> CONSIGNE
Poursuivez le texte sur la condamnation du décret québécois par le BIT à la suite de sa dernière phrase.

Charest condamné par le BIT
29 mars 2007
Le Bureau international du travail (BIT)
condamne sévèrement le décret gouvernemental qui a imposé les
conditions de travail à 500 000 travailleuses et travailleurs du
secteur public québécois. «Le BIT nous donne raison sur toute la
ligne», clament les leaders des trois plus grandes
organisations syndicales québécoises. Pour Henri Massé de la FTQ,
Claudette Carbonneau de la CSN et Réjean Parent de la CSQ, «il
s’agit d’une importante victoire qui pèse de tout son poids sur le
nouveau gouvernement minoritaire de Jean Charest. L’occasion lui
est offerte de rétablir une injustice et de poser un geste
d’écoute, d’ouverture et de bonne foi.»

Extraits du jeu de données
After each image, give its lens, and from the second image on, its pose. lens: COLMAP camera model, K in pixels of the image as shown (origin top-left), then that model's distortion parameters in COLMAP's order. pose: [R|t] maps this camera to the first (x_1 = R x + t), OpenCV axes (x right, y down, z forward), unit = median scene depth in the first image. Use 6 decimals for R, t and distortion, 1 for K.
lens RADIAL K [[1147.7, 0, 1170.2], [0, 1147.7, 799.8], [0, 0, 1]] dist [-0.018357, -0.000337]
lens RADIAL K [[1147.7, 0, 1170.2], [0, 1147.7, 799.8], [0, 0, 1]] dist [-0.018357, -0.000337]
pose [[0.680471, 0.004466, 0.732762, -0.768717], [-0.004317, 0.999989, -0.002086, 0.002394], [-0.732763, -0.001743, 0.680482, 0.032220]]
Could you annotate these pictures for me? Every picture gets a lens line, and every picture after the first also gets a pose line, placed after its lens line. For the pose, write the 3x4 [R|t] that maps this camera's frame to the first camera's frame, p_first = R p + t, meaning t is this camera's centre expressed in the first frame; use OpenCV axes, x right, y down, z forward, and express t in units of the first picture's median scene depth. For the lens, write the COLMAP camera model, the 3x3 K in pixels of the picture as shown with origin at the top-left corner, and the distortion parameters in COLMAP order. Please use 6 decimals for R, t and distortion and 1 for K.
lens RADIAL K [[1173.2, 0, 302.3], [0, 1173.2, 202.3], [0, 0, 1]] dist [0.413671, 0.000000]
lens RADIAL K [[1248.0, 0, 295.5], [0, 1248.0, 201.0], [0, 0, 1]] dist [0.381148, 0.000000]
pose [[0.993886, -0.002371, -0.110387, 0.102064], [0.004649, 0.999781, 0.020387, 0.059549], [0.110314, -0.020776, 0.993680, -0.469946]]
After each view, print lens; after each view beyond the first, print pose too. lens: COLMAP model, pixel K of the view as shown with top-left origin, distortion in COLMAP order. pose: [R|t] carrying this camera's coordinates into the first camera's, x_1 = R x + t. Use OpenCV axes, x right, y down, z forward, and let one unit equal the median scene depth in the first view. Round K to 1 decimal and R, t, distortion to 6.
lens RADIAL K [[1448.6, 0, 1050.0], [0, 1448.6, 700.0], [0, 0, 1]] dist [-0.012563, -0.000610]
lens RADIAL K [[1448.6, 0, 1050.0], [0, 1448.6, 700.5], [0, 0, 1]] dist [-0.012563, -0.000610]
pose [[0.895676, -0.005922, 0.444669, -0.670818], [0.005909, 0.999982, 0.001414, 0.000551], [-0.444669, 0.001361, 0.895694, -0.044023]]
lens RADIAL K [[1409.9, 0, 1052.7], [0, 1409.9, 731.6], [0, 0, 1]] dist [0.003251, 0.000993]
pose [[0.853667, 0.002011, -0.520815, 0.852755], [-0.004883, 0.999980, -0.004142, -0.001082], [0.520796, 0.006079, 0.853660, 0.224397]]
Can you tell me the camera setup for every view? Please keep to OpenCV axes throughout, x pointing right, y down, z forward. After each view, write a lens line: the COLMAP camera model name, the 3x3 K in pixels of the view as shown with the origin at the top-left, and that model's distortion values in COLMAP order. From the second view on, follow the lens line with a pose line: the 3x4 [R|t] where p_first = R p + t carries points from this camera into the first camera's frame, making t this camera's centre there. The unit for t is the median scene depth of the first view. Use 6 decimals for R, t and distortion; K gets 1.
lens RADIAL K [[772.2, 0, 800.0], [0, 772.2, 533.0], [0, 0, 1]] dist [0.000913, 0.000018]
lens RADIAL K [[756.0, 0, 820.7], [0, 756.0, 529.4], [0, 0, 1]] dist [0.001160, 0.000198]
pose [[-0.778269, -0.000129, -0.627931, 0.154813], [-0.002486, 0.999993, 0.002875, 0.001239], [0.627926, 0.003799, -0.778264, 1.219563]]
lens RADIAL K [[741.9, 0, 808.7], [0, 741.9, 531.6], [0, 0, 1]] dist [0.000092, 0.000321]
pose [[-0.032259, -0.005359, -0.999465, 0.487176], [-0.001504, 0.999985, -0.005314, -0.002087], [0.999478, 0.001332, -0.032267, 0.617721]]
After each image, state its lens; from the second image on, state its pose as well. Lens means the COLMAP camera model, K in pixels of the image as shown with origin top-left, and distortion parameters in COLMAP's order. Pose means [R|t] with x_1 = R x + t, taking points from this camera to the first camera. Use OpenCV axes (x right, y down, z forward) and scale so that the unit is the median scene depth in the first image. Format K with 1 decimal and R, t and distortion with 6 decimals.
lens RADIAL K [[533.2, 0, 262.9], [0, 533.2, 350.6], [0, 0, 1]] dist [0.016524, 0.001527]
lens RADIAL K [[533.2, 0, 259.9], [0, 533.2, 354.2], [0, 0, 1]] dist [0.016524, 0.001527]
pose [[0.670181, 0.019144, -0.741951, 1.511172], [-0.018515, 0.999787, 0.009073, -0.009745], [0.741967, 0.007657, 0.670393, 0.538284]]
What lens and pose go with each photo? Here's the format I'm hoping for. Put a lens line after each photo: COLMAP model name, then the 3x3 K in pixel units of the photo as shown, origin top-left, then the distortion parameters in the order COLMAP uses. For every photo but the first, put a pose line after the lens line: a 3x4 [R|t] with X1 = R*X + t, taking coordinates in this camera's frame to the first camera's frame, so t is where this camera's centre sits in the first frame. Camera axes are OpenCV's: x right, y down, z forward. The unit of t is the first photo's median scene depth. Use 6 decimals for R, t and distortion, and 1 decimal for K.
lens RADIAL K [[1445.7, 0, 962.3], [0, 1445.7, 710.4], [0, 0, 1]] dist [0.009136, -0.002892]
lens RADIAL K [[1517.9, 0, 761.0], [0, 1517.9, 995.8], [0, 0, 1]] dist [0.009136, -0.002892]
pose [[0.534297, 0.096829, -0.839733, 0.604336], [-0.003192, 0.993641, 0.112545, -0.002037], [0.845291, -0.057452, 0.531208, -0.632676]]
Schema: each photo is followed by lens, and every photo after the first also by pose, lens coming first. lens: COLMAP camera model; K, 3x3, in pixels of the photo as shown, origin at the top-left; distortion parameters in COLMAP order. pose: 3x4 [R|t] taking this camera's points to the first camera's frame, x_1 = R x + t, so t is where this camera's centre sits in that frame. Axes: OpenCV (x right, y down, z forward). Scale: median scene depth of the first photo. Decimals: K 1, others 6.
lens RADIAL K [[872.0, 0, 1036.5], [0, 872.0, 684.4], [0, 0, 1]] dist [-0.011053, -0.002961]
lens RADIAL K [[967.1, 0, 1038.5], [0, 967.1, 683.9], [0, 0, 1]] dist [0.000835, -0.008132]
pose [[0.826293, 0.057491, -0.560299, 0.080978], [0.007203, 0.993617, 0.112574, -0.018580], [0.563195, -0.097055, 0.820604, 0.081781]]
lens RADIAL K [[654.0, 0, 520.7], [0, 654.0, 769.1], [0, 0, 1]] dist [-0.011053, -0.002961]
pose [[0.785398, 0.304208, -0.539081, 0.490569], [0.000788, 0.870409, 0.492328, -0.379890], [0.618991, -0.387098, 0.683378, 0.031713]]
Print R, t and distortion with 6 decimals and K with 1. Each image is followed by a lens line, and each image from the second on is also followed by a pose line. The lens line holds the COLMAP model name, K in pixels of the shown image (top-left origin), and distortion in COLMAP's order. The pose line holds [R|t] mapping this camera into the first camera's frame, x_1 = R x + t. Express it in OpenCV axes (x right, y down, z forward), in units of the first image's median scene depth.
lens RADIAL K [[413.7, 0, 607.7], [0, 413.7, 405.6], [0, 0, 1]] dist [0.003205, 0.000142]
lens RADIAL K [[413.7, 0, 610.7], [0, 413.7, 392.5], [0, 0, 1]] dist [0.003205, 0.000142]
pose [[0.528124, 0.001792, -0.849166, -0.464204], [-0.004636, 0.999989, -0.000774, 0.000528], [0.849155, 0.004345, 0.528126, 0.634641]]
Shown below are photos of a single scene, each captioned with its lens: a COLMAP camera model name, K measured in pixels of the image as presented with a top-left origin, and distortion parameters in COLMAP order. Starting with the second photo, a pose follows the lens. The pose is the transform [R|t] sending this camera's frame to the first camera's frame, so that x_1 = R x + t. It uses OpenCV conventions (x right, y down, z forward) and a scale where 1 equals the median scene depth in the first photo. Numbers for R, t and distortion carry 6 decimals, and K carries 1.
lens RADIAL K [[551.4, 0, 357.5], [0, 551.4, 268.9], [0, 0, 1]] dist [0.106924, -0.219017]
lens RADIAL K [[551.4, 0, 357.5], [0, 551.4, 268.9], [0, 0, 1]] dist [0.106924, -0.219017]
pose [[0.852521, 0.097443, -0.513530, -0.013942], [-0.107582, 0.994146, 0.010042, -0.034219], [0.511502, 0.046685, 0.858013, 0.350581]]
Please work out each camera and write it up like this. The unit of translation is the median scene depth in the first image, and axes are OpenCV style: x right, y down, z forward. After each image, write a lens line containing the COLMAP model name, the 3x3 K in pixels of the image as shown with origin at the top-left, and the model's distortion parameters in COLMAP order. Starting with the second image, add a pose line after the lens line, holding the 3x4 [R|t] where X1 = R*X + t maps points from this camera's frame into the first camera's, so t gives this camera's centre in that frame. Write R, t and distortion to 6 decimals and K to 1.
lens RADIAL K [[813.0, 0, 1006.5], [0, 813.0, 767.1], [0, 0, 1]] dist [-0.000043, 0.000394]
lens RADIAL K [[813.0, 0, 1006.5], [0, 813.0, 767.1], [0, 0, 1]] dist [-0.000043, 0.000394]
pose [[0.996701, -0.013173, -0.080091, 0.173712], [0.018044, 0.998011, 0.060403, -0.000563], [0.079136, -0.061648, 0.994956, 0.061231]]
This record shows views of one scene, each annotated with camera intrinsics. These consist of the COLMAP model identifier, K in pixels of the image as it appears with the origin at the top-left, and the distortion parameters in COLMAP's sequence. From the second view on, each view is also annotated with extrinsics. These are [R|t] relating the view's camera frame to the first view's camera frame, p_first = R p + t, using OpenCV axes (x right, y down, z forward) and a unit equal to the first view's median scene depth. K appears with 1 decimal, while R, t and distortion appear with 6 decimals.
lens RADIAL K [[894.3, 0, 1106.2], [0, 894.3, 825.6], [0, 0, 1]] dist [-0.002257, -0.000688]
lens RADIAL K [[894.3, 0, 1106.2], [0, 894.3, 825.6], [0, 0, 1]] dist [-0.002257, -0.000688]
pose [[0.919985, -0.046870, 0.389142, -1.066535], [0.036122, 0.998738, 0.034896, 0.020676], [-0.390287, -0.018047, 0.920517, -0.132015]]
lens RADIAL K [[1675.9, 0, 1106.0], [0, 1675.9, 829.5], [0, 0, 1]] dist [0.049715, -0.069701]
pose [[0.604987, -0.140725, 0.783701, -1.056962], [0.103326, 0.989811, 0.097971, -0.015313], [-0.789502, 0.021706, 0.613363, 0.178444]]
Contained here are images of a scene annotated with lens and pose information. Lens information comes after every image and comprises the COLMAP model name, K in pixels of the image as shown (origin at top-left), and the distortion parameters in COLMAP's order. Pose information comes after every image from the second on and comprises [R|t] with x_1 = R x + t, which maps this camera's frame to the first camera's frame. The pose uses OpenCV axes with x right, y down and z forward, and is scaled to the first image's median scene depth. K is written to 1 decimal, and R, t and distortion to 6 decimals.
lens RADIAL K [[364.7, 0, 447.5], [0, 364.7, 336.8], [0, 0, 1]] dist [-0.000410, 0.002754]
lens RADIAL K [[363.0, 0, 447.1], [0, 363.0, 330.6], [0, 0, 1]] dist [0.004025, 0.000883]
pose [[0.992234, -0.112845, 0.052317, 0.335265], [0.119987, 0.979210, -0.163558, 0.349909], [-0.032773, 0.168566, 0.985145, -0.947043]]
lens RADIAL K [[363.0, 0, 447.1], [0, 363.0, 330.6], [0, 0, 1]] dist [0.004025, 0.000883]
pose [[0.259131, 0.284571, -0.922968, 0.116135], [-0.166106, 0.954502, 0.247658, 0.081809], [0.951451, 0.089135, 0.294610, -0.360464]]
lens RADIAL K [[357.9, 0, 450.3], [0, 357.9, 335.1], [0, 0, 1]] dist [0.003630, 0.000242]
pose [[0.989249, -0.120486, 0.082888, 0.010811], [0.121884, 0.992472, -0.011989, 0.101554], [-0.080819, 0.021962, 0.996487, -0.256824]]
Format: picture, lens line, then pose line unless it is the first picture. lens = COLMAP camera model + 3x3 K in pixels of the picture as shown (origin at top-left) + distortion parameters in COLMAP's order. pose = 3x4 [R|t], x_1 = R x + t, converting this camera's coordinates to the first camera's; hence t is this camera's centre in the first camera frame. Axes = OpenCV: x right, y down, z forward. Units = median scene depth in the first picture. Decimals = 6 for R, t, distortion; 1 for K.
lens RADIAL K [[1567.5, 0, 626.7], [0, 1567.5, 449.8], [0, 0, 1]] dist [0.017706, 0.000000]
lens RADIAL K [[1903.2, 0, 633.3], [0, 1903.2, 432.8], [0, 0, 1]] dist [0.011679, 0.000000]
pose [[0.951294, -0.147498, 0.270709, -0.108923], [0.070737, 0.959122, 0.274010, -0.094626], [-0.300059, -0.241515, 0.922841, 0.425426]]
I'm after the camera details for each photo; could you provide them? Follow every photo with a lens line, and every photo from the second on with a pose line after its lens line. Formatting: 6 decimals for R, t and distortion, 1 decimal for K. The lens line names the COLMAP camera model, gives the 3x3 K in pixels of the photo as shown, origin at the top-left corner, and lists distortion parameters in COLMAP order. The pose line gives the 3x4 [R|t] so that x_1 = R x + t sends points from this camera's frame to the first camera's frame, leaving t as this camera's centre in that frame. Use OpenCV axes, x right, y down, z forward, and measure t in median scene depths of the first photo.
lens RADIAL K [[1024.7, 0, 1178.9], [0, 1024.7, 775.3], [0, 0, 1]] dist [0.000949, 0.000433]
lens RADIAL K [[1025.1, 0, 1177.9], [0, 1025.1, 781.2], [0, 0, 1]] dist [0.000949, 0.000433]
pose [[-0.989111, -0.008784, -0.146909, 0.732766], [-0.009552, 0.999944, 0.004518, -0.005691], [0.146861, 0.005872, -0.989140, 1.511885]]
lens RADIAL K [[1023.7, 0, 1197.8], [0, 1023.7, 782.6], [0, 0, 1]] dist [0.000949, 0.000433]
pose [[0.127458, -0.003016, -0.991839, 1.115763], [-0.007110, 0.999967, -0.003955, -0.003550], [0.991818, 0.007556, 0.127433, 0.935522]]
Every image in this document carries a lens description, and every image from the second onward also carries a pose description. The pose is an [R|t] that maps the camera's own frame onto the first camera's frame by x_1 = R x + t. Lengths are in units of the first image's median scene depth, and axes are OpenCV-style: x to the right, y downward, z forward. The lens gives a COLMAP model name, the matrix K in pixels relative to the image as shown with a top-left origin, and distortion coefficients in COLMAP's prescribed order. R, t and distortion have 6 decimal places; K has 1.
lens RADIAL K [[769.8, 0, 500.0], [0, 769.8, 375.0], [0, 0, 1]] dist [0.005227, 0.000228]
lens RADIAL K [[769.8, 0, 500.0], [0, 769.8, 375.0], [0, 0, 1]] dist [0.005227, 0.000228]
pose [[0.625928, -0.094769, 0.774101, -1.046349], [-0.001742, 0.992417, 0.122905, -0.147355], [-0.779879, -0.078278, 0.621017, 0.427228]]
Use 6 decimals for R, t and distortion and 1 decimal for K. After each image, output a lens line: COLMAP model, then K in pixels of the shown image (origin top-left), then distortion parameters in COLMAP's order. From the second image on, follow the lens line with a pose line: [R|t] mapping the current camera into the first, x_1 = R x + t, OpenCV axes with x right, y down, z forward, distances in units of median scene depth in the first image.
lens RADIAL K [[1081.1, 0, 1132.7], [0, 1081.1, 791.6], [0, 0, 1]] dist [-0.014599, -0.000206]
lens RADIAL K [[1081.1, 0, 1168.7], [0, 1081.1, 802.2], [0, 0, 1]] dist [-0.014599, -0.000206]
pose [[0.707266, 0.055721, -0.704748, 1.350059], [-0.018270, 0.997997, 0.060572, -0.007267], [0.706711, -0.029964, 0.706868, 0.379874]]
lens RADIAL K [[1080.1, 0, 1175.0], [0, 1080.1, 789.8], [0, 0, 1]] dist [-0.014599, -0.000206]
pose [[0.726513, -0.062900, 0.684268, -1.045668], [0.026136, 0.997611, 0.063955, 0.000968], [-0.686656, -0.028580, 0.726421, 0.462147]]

> RÉPONSE
Selon le BIT, le projet de loi 142 (devenu loi 43), adopté sous le
bâillon en décembre 2005, va à l’encontre des conventions
internationales du travail dont le Canada et, par conséquent, le
Québec sont signataires. Les plaignants, soit la CSN, la CSQ, la
FTQ, la CSD, la FIQ, le SFPQ, le SPGQ, le SPEQ et l’APEQ,
alléguaient que cette loi viole le droit international en portant
atteinte à la liberté d’association syndicale parce qu’elle a mis
fin de façon abrupte et sans raison valable à la négociation
collective et parce qu’elle prive les salarié-es d’un moyen
essentiel dont ils disposent pour promouvoir et défendre leurs
intérêts économiques et sociaux, à savoir le droit de grève. Or, il
est reconnu par l’Organisation internationale du travail (OIT) que
le droit à la négociation collective et le droit de grève
constituent des éléments fondamentaux de la liberté d’association
protégée par les conventions internationales.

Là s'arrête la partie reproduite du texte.